1 May 2006
Dynamic oil system holds quirks
While the traditional unit of measure for expressing moisture content in fluids is ppm, water activity is more complete
By Steven Jiroutek and Nicholas Sheble
The online measurement of moisture in oil is essential to realize a comprehensive, predictive maintenance program for transformers.
Maintenance costs in the automation subsets of power turbines, paper machines, and factory ware using lubricating oils to fight corrosion are all lower when vigilant monitoring of water in oil is regular.
Every fluid has the ability to hold a certain amount of dissolved water.

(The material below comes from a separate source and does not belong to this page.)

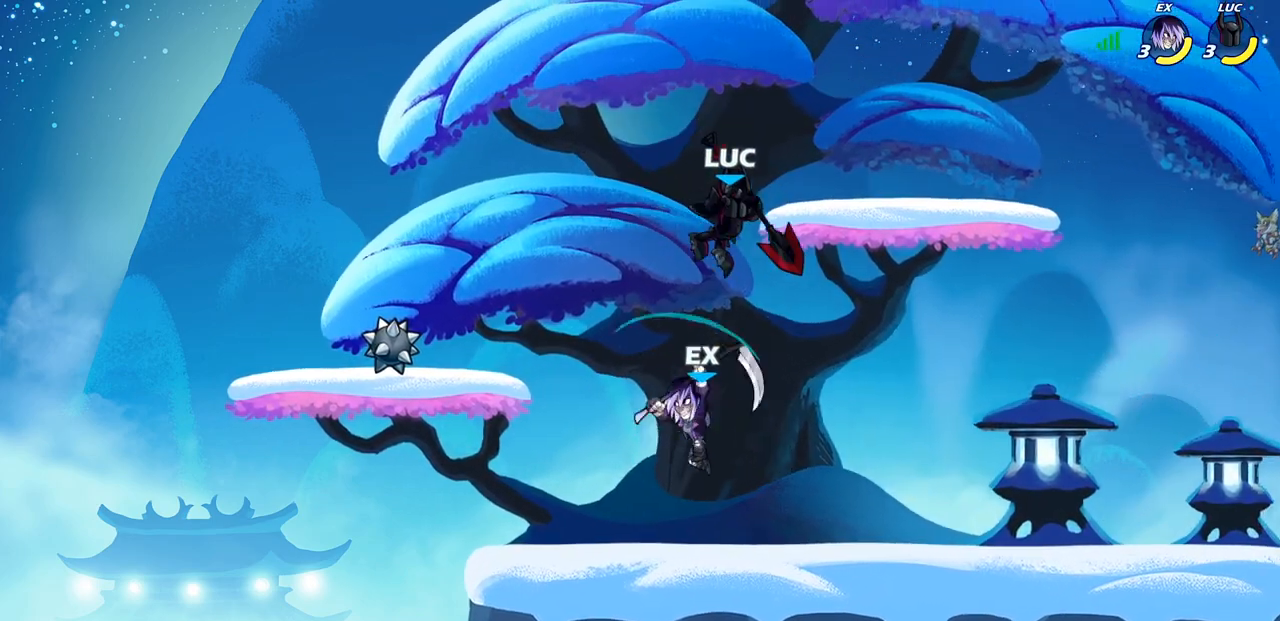
{"buttons": ["CROSS"], "left_stick": "up-left", "right_stick": "center", "events": [[300, "left_stick", "left"], [450, "left_stick", "up-left"], [483, "CROSS", "down"]]}
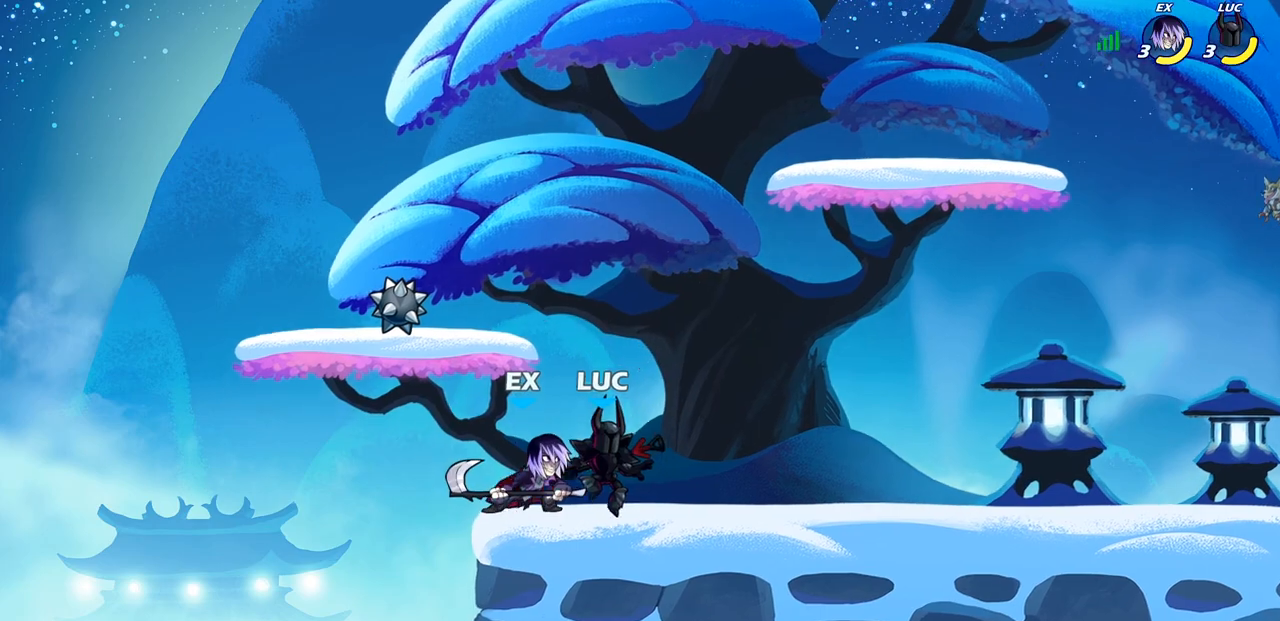
{"buttons": ["R1", "R2"], "left_stick": "center", "right_stick": "center", "events": [[33, "R2", "down"], [67, "R1", "down"], [100, "left_stick", "up-right"], [150, "CROSS", "up"], [167, "R1", "up"], [250, "R2", "up"], [267, "left_stick", "center"], [383, "R2", "down"], [483, "R1", "down"]]}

The maximum amount of water that a given fluid can contain in solution is its saturation point. Once the fluid has reached its saturation point, any additional water introduced will separate out as free water by forming a distinct layer.
Since most oils are less dense than water, the water layer will usually settle below the oil.
Oil's saturation point is a function of many different factors, such as the composition of its base stock (mineral or synthetic), as well as the type of additives, emulsifiers, and oxidizing agents present. Aside from these initial composition differences, the saturation point of oil will vary over its lifetime as a working fluid.
Two major factors that influence oil's saturation point as it ages are fluctuations in temperature as well as changes in chemical makeup due to the formation of new substances produced as by-products of chemical reactions taking place within a dynamic oil system.
The traditional unit of measure for quantifying water content in oil has been parts per million (ppm). What is the significance of a ppm measurement? By definition, ppm is an absolute moisture parameter that describes the volume or mass ratio of water to oil.
By volume: 1 ppm (volume) water = 1 gallon of water / 1,000,000 gallons of oil
By mass: 1 ppm (mass) water = 1 lb. of water / 1,000,000 lbs. of oil.
By actively measuring ppm levels of water in oil, the absolute amount of water can be determined. However, a ppm measurement has one major limitation—it does not account for any variation in oil's saturation point.
In other words, in a dynamic oil system with a fluctuating saturation point, a ppm measurement would provide no indication of how close the moisture level is to the oil's saturation point.
This becomes even more critical when the water content nears the oil's saturation point, creating a risk of actually exceeding the saturation point and forming free water—a destructive contaminant to almost all oil applications.
To illustrate this concept, consider oil that undergoes a 100°F (38ºC) reduction in temperature.
This shows the saturation point of the oil at 180°F (82ºC) is 5000 ppm. The amount of water in this oil is 2000 ppm. This means the oil can hold another 3000 ppm more water before the oil becomes saturated. This is the margin to the saturation point.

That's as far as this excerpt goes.